Exercise instructions =
Please output the following records exactly. Leave every image out.

Entries provided =
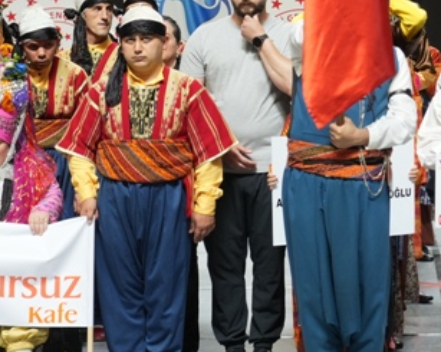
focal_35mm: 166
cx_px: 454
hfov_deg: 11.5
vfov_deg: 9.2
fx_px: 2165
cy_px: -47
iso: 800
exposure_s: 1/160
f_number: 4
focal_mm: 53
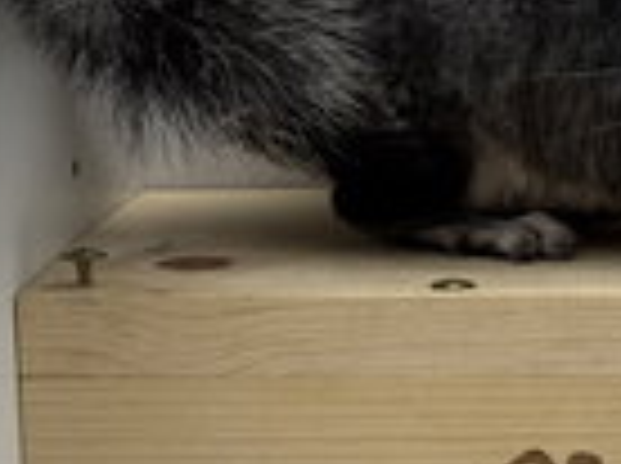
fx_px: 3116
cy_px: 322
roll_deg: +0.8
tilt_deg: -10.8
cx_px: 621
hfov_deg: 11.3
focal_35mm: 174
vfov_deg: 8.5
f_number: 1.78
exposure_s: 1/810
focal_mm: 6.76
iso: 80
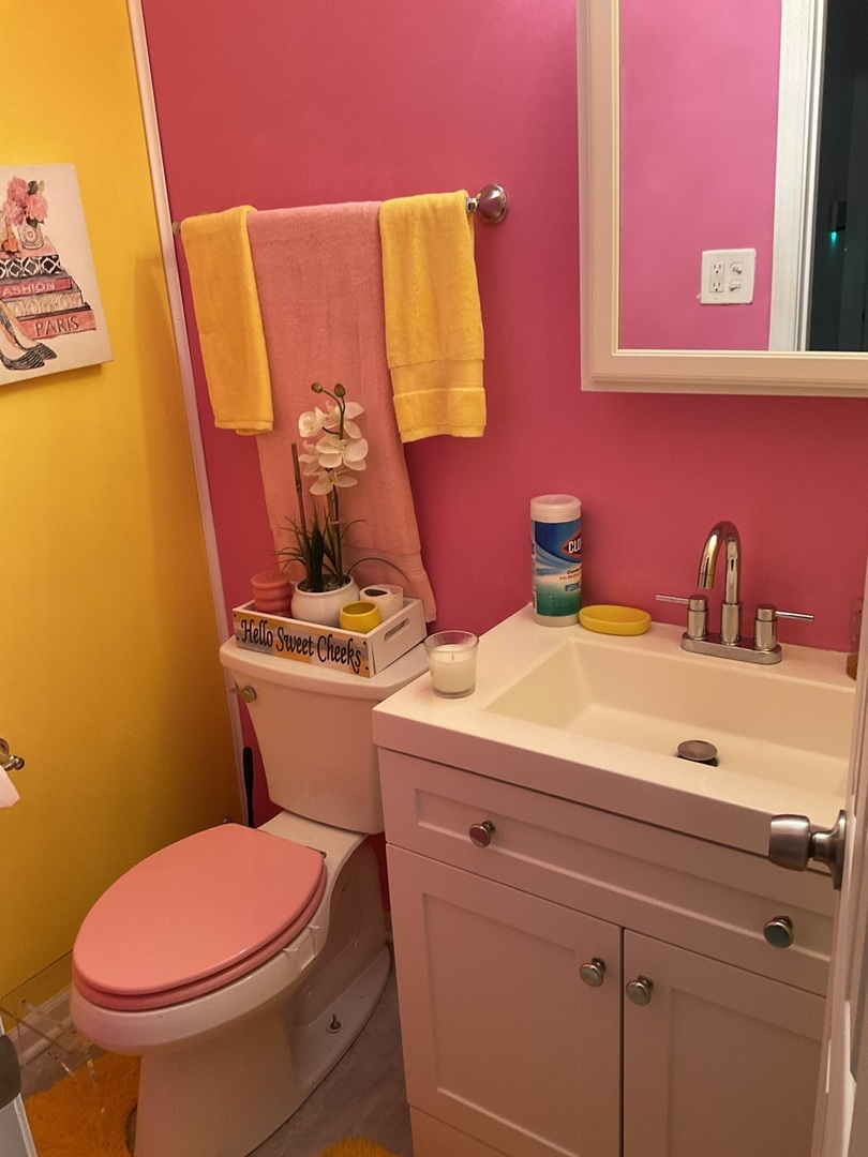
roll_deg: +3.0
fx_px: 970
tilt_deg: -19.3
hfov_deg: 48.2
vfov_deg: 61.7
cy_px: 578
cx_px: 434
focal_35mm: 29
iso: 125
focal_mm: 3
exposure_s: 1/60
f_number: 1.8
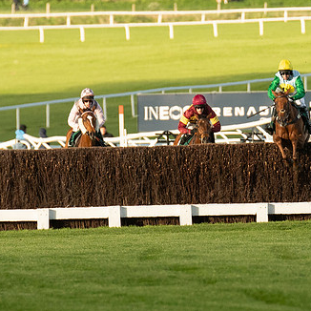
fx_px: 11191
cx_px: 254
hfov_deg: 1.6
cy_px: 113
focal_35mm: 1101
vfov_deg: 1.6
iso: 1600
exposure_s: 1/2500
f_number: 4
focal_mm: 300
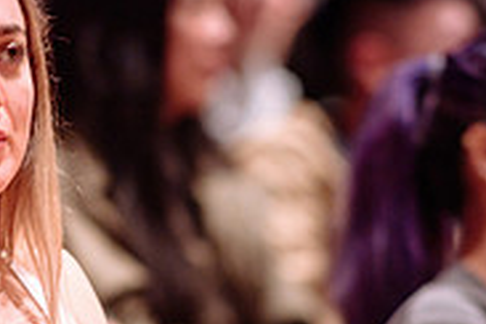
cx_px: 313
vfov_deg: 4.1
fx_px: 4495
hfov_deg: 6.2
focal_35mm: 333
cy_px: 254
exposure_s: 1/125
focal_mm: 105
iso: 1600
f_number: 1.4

Response for this exercise =
focal_35mm: 166
cx_px: 454
hfov_deg: 11.5
vfov_deg: 9.2
fx_px: 2165
cy_px: -47
iso: 800
exposure_s: 1/160
f_number: 4
focal_mm: 53
fx_px: 3116
cy_px: 322
roll_deg: +0.8
tilt_deg: -10.8
cx_px: 621
hfov_deg: 11.3
focal_35mm: 174
vfov_deg: 8.5
f_number: 1.78
exposure_s: 1/810
focal_mm: 6.76
iso: 80
roll_deg: +3.0
fx_px: 970
tilt_deg: -19.3
hfov_deg: 48.2
vfov_deg: 61.7
cy_px: 578
cx_px: 434
focal_35mm: 29
iso: 125
focal_mm: 3
exposure_s: 1/60
f_number: 1.8
fx_px: 11191
cx_px: 254
hfov_deg: 1.6
cy_px: 113
focal_35mm: 1101
vfov_deg: 1.6
iso: 1600
exposure_s: 1/2500
f_number: 4
focal_mm: 300
cx_px: 313
vfov_deg: 4.1
fx_px: 4495
hfov_deg: 6.2
focal_35mm: 333
cy_px: 254
exposure_s: 1/125
focal_mm: 105
iso: 1600
f_number: 1.4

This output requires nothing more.